EXERCISE TEXT:
+ + + + + + +
Fonticulus Fides

Friday, July 27, 2007

“Nobody does that any more.”

When my husband and I were dating and later engaged, we were attending an evangelical church and volunteering as youth workers. We’d each had to sign a paper stating that we’d uphold strict morals, which included no drinking, no tobacco, no “recreational” drugs and no sex before marriage.

As we fell in love and marriage was imminent, it became more and more difficult for us to refrain from sex. On more than one occasion, we got very, very close, but our commitment to God and to the belief that sex outside of marriage kept us from making what we believed would be a serious mistake.

Twice this week, we’ve been told “Nobody does that any more” – meaning, I guess, that all couples have sex before marriage nowadays.

It wasn’t like I was a virgin when my husband and I were dating. I’d been raised by atheists. My parents expected me to have sex before marriage. They didn’t offer any advice or any help in getting birth control or anything like that, but they certainly expected me to have sex as a teenager. I managed to hold out until I was 18 and in college – longer than any of my siblings – but I had no reason for waiting until marriage. It never occurred to me to wait until marriage – I just waited until I thought I was ready.

I had a handful of sexual partners over the years – not too many, as I was a “serial monogamous” and I had several longish relationships. But there was a lot of heartache and pain in those years.

When I became a Christian at age 24, nearly 25, my first thought was that I had no intention of giving up sex for Jesus. I honestly didn’t think that I could uphold that kind of lifestyle – let alone find a guy who would understand that concept. It was 1989, after all.

I guess the Lord kind of took care of that for me, because nobody asked me out on a date for years after I became a Christian. I didn’t even know how to find single Christian guys my age who might want to date me. At my church, guys my age were either married or engaged for the most part, and the younger men wouldn’t want a woman with so much experience, if you know what I mean.
+ + + + + + +
RECORD EXCERPTS:
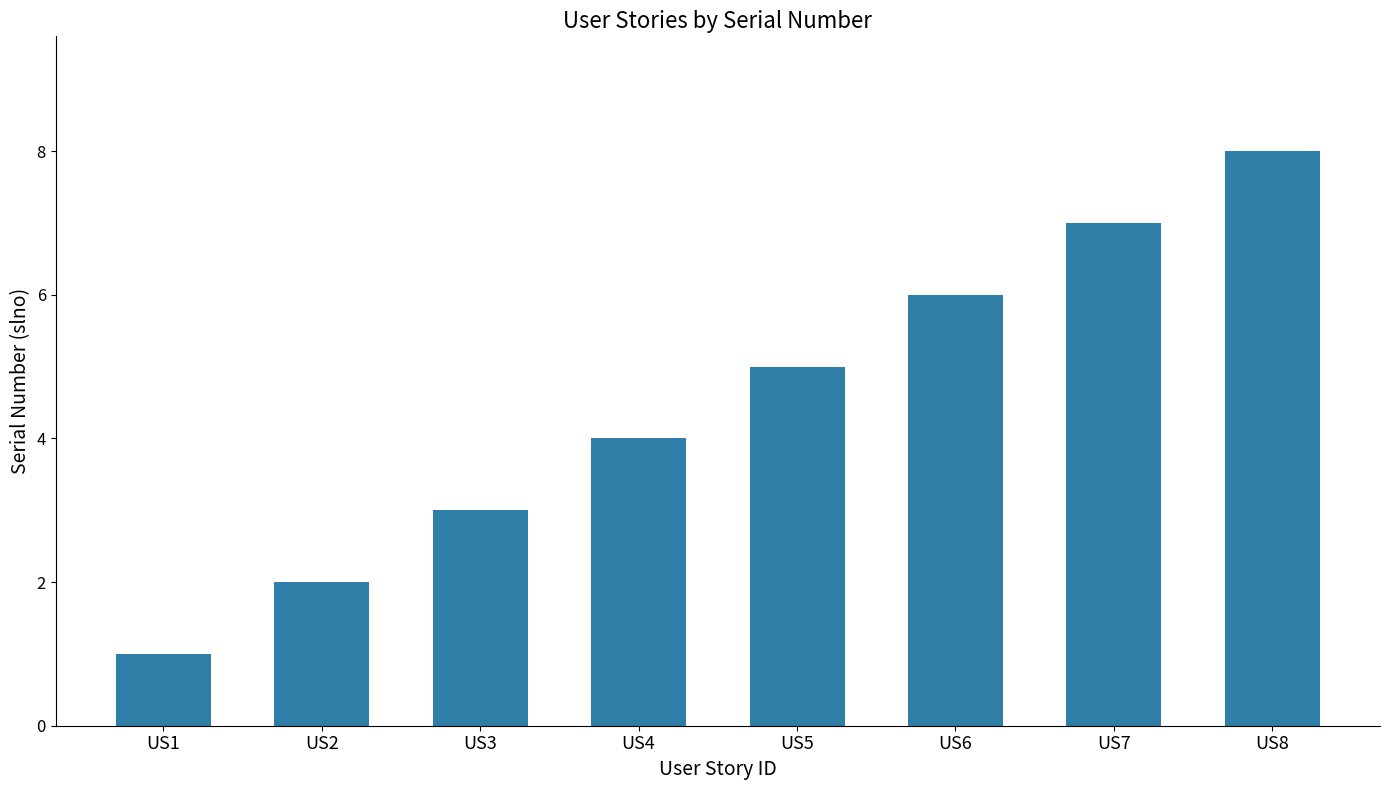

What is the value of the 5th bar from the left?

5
+ + + + + + +
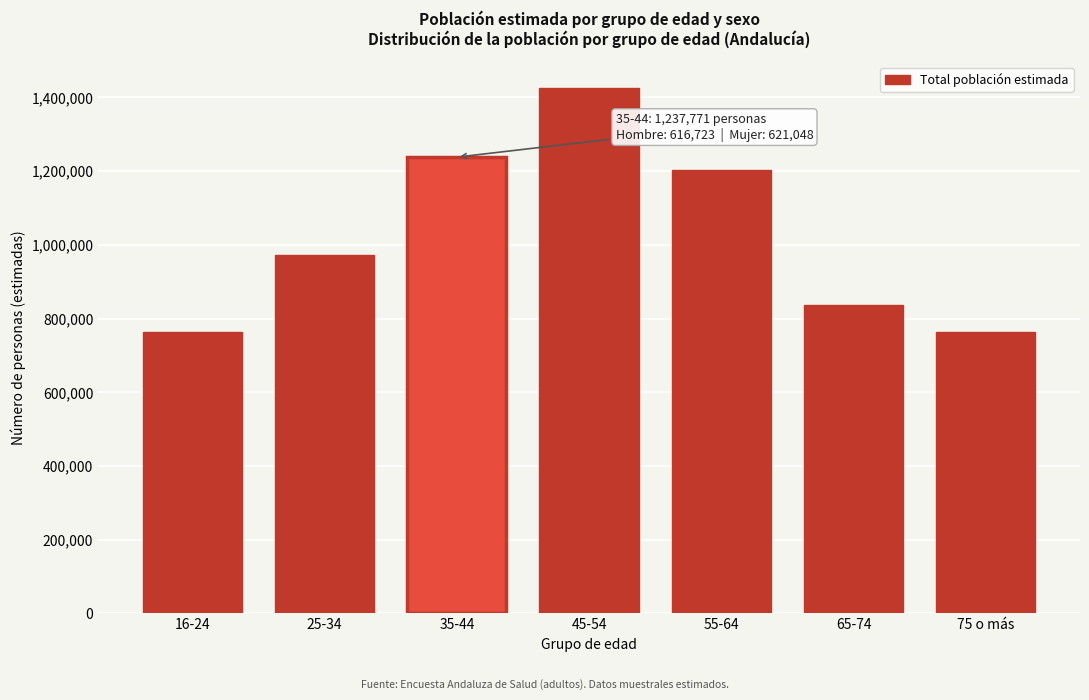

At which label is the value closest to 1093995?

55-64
+ + + + + + +
REQUIRED ACTION:
Reproduce word for word the passage of the blog post that begins with "I guess the" and ends with "what I mean.". The records come from a source separate from the blog post.

ANSWER TO THIS TASK:
I guess the Lord kind of took care of that for me, because nobody asked me out on a date for years after I became a Christian. I didn’t even know how to find single Christian guys my age who might want to date me. At my church, guys my age were either married or engaged for the most part, and the younger men wouldn’t want a woman with so much experience, if you know what I mean.